• **Task brief**
Reproduce exactly the lines from the one containing "FIGURE 9 | Polarization" through the end of the listing, minus the pictures.

• **Raw data**
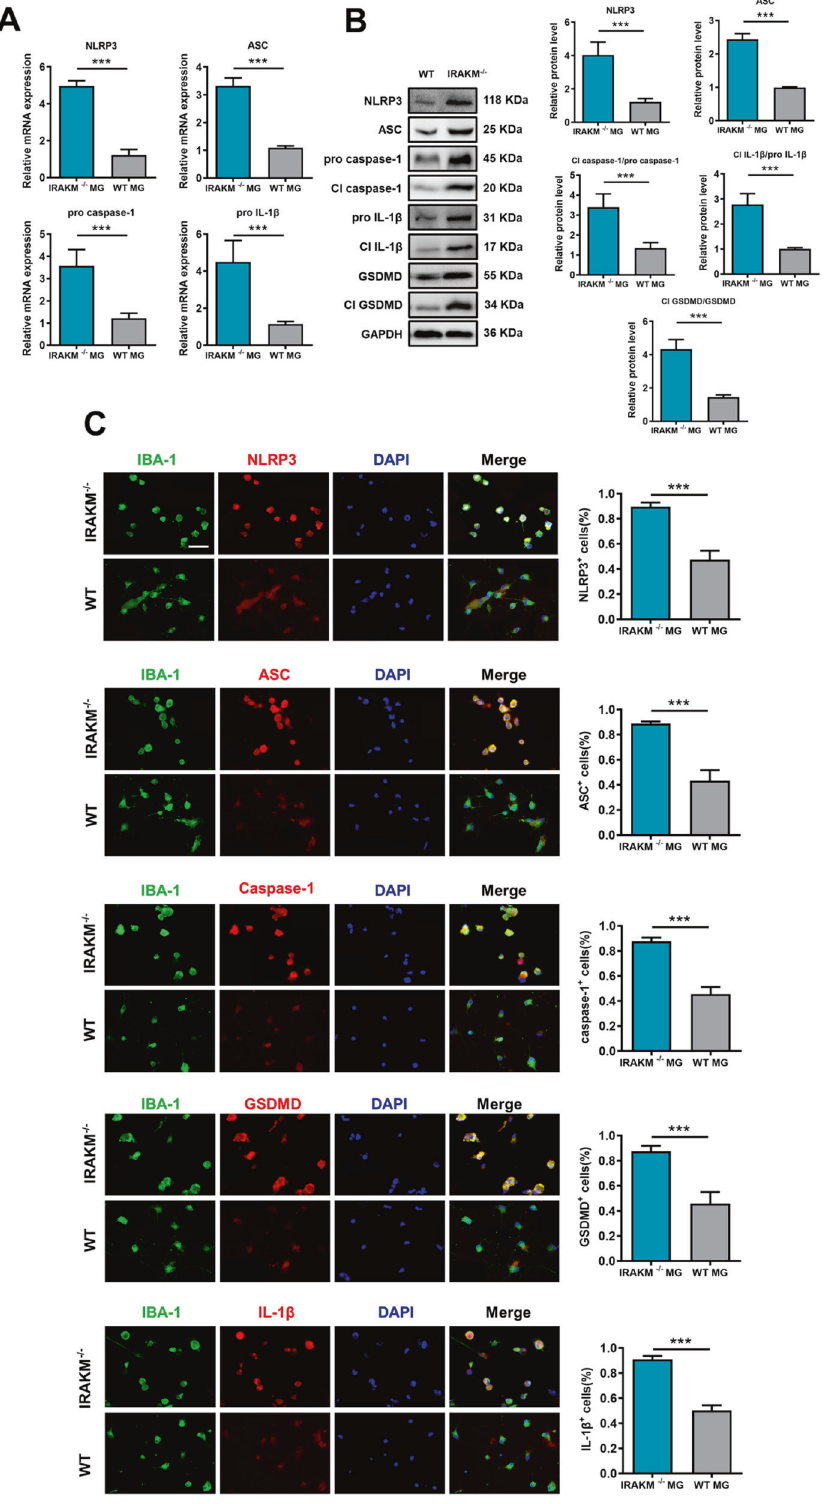
Fig. 6 Microglia-speci fi c IRAK-M ablation aggravates NLRP3 in fl ammasome-related activity and GSDMD-mediated pyroptosis in vitro. Stimulation of 100 ng/mL LPS for 3.5 h followed by 2.5 μ M nigericin for 1 h was performed to mimic EAE pyroptosis in primary microglia. A Whole-cell lysate was collected for RT-PCR. The mRNA levels of NLRP3, ASC, cleaved caspase-1, cleaved GSDMD, and cleave IL-1 β are presented as relative expression compared to WT microglia (MG) ( n = 5 per group). B Western blotting of microglial protein levels of NLRP3, ASC, full-length (FL) and cleaved caspase-1, IL-1 β , and GSDMD. The corresponding charts show the quanti fi cation of target protein expression ( n = 4 per group). C Representative immuno fl uorescent analysis of NLRP3, ASC, caspase-1, IL-1 β , and GSDMD in microglia. Scale bar: 20 μ m. The percentage of NLRP3 + , ASC + , IL-1 β + , caspase-1 + , and GSDMD + microglia counted from ~160 microglia of fi ve independent cultures. Unpaired t -tests or the Mann – Whitney U test were applied, and data are shown as the mean ± SEM. *** P < 0.001. Cell Death and Disease (2023)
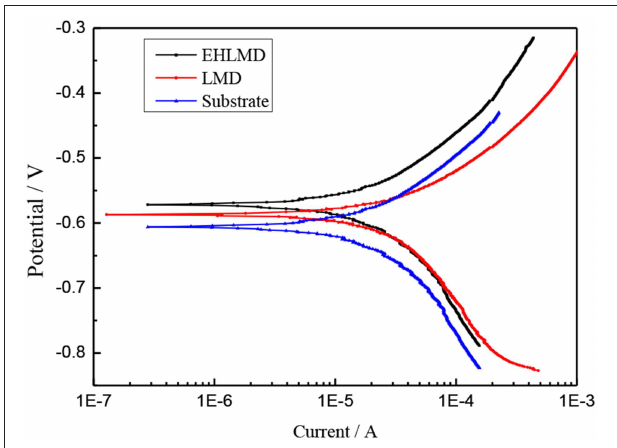
FIGURE 9 | Polarization curves of LMD, EHLMD, and substrate.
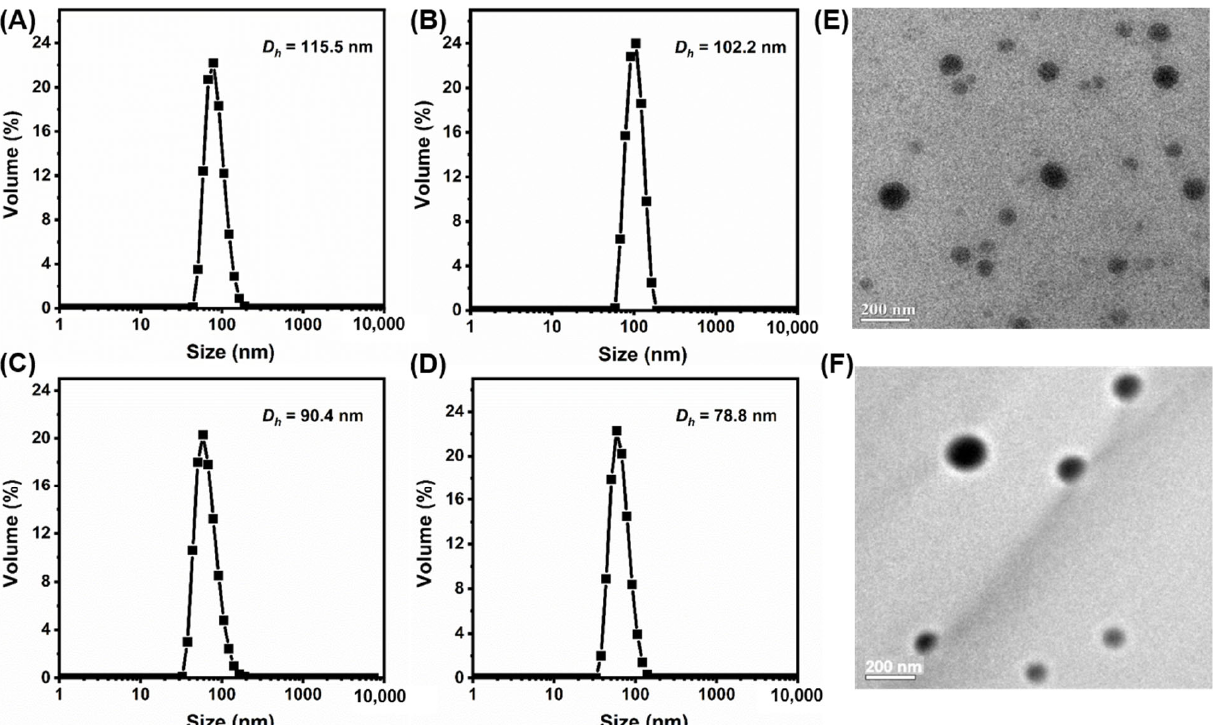
Figure 2. DLS diagrams of PEG- b -P(HEMA-ene)- b -PBA-based nanoparticles: ( A ) NCM, ( B ) CM5, ( C ) CM10, and ( D ) CM20 in water. TEM images of ( E ) NCM and ( F ) NCM5. Table 2. Preparation of PEG ‐ b ‐ P(HEMA ‐ ene) ‐ b ‐ PBA ‐ based micelles with tunable crosslinking den ‐ sity at core ‐ shell interface.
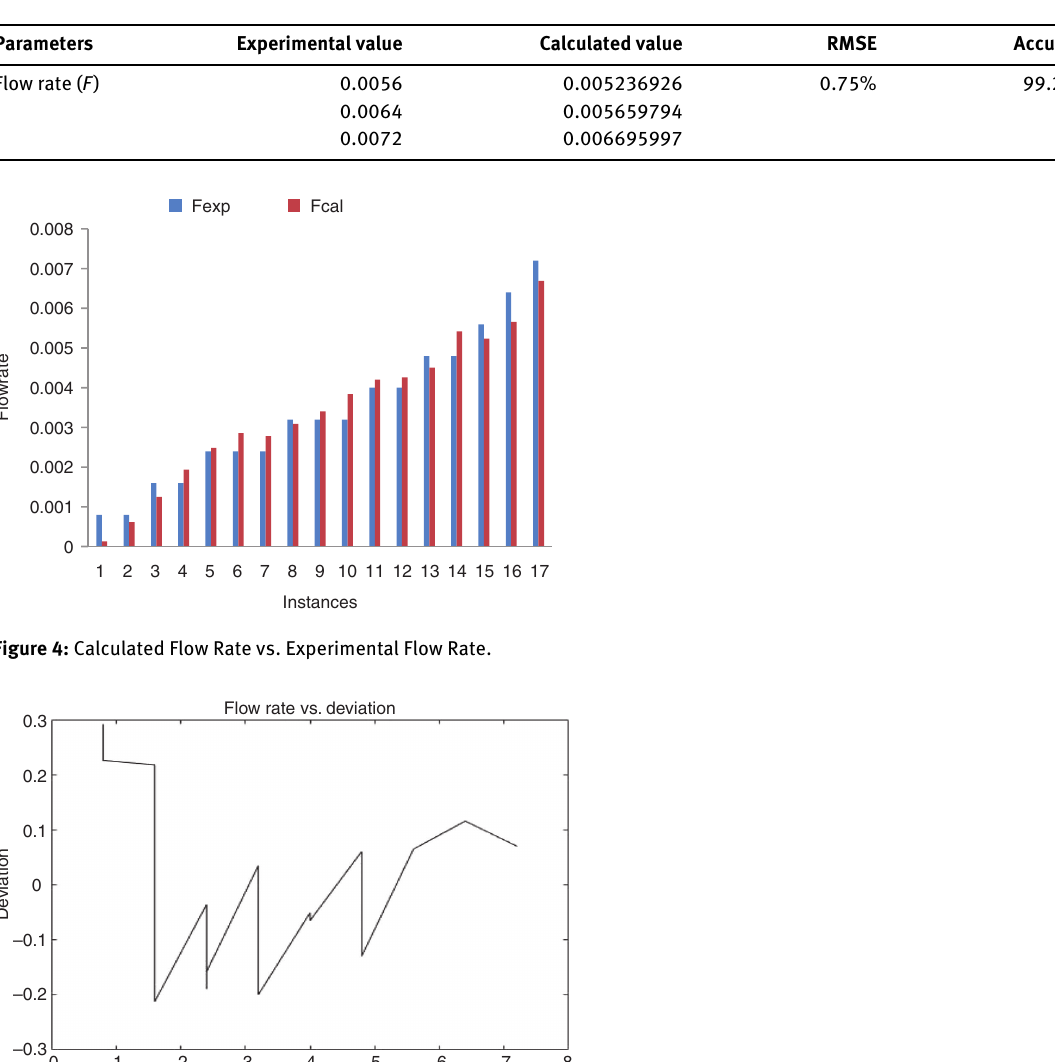
Table 5: Results for Testing New Data.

• **Written solution**
FIGURE 9 | Polarization curves of LMD, EHLMD, and substrate.
Figure 2. DLS diagrams of PEG- b -P(HEMA-ene)- b -PBA-based nanoparticles: ( A ) NCM, ( B ) CM5, ( C ) CM10, and ( D ) CM20 in water. TEM images of ( E ) NCM and ( F ) NCM5. Table 2. Preparation of PEG ‐ b ‐ P(HEMA ‐ ene) ‐ b ‐ PBA ‐ based micelles with tunable crosslinking den ‐ sity at core ‐ shell interface.
Table 5: Results for Testing New Data.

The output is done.